### Task item
Write out the following records exactly, each one in full.
(Provided entries Opens)
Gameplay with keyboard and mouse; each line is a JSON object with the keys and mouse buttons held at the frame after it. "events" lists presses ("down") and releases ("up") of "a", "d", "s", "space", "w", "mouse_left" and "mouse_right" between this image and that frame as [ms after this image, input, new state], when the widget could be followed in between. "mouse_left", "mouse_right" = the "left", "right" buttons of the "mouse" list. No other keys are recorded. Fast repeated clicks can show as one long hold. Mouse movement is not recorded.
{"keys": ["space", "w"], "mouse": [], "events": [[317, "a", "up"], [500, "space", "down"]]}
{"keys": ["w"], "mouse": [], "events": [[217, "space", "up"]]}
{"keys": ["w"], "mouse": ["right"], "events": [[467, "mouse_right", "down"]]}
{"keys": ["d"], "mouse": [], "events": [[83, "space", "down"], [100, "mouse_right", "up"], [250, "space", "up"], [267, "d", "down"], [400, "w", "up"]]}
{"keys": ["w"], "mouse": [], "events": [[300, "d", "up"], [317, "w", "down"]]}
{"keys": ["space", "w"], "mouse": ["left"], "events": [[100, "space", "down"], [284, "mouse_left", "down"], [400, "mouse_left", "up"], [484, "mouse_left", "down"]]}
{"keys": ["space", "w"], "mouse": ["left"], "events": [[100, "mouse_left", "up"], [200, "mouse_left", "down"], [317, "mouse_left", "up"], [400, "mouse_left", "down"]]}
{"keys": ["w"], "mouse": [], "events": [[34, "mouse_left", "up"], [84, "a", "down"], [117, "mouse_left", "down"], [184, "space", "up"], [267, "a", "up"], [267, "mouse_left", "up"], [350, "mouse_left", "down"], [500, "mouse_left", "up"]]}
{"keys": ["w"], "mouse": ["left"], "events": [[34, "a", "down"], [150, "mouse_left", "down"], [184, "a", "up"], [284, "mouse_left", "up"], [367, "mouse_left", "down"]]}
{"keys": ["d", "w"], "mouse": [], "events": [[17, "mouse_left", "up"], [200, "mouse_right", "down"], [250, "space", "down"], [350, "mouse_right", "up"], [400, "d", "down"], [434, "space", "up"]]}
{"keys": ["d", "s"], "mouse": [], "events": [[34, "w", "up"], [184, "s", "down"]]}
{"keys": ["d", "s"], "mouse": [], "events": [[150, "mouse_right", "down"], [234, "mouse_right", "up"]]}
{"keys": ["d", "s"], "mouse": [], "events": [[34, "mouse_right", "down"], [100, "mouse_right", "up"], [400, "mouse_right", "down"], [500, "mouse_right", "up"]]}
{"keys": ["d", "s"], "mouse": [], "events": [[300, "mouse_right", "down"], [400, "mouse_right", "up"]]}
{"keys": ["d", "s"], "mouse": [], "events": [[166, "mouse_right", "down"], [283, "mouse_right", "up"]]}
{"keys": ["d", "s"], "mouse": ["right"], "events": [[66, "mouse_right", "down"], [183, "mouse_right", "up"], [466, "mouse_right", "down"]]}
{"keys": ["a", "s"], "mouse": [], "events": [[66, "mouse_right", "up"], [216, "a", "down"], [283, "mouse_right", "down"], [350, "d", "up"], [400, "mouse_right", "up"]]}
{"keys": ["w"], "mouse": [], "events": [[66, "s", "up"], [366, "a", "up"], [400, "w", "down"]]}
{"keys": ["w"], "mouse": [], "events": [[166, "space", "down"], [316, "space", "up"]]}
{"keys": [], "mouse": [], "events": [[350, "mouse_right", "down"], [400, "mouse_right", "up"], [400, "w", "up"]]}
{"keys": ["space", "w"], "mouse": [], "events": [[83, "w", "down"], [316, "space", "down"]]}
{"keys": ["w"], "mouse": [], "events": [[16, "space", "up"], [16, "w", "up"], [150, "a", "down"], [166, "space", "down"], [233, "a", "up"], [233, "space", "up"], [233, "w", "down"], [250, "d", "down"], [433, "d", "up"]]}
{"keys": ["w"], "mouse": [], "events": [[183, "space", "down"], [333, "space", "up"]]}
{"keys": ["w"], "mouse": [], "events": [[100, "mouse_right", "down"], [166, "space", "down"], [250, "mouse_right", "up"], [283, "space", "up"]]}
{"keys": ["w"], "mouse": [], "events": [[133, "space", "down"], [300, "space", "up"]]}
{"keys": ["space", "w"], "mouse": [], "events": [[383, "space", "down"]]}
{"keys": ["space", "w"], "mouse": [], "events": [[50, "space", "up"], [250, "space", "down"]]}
(Provided entries Closes)
### Response below
Gameplay with keyboard and mouse; each line is a JSON object with the keys and mouse buttons held at the frame after it. "events" lists presses ("down") and releases ("up") of "a", "d", "s", "space", "w", "mouse_left" and "mouse_right" between this image and that frame as [ms after this image, input, new state], when the widget could be followed in between. "mouse_left", "mouse_right" = the "left", "right" buttons of the "mouse" list. No other keys are recorded. Fast repeated clicks can show as one long hold. Mouse movement is not recorded.
{"keys": ["space", "w"], "mouse": [], "events": [[317, "a", "up"], [500, "space", "down"]]}
{"keys": ["w"], "mouse": [], "events": [[217, "space", "up"]]}
{"keys": ["w"], "mouse": ["right"], "events": [[467, "mouse_right", "down"]]}
{"keys": ["d"], "mouse": [], "events": [[83, "space", "down"], [100, "mouse_right", "up"], [250, "space", "up"], [267, "d", "down"], [400, "w", "up"]]}
{"keys": ["w"], "mouse": [], "events": [[300, "d", "up"], [317, "w", "down"]]}
{"keys": ["space", "w"], "mouse": ["left"], "events": [[100, "space", "down"], [284, "mouse_left", "down"], [400, "mouse_left", "up"], [484, "mouse_left", "down"]]}
{"keys": ["space", "w"], "mouse": ["left"], "events": [[100, "mouse_left", "up"], [200, "mouse_left", "down"], [317, "mouse_left", "up"], [400, "mouse_left", "down"]]}
{"keys": ["w"], "mouse": [], "events": [[34, "mouse_left", "up"], [84, "a", "down"], [117, "mouse_left", "down"], [184, "space", "up"], [267, "a", "up"], [267, "mouse_left", "up"], [350, "mouse_left", "down"], [500, "mouse_left", "up"]]}
{"keys": ["w"], "mouse": ["left"], "events": [[34, "a", "down"], [150, "mouse_left", "down"], [184, "a", "up"], [284, "mouse_left", "up"], [367, "mouse_left", "down"]]}
{"keys": ["d", "w"], "mouse": [], "events": [[17, "mouse_left", "up"], [200, "mouse_right", "down"], [250, "space", "down"], [350, "mouse_right", "up"], [400, "d", "down"], [434, "space", "up"]]}
{"keys": ["d", "s"], "mouse": [], "events": [[34, "w", "up"], [184, "s", "down"]]}
{"keys": ["d", "s"], "mouse": [], "events": [[150, "mouse_right", "down"], [234, "mouse_right", "up"]]}
{"keys": ["d", "s"], "mouse": [], "events": [[34, "mouse_right", "down"], [100, "mouse_right", "up"], [400, "mouse_right", "down"], [500, "mouse_right", "up"]]}
{"keys": ["d", "s"], "mouse": [], "events": [[300, "mouse_right", "down"], [400, "mouse_right", "up"]]}
{"keys": ["d", "s"], "mouse": [], "events": [[166, "mouse_right", "down"], [283, "mouse_right", "up"]]}
{"keys": ["d", "s"], "mouse": ["right"], "events": [[66, "mouse_right", "down"], [183, "mouse_right", "up"], [466, "mouse_right", "down"]]}
{"keys": ["a", "s"], "mouse": [], "events": [[66, "mouse_right", "up"], [216, "a", "down"], [283, "mouse_right", "down"], [350, "d", "up"], [400, "mouse_right", "up"]]}
{"keys": ["w"], "mouse": [], "events": [[66, "s", "up"], [366, "a", "up"], [400, "w", "down"]]}
{"keys": ["w"], "mouse": [], "events": [[166, "space", "down"], [316, "space", "up"]]}
{"keys": [], "mouse": [], "events": [[350, "mouse_right", "down"], [400, "mouse_right", "up"], [400, "w", "up"]]}
{"keys": ["space", "w"], "mouse": [], "events": [[83, "w", "down"], [316, "space", "down"]]}
{"keys": ["w"], "mouse": [], "events": [[16, "space", "up"], [16, "w", "up"], [150, "a", "down"], [166, "space", "down"], [233, "a", "up"], [233, "space", "up"], [233, "w", "down"], [250, "d", "down"], [433, "d", "up"]]}
{"keys": ["w"], "mouse": [], "events": [[183, "space", "down"], [333, "space", "up"]]}
{"keys": ["w"], "mouse": [], "events": [[100, "mouse_right", "down"], [166, "space", "down"], [250, "mouse_right", "up"], [283, "space", "up"]]}
{"keys": ["w"], "mouse": [], "events": [[133, "space", "down"], [300, "space", "up"]]}
{"keys": ["space", "w"], "mouse": [], "events": [[383, "space", "down"]]}
{"keys": ["space", "w"], "mouse": [], "events": [[50, "space", "up"], [250, "space", "down"]]}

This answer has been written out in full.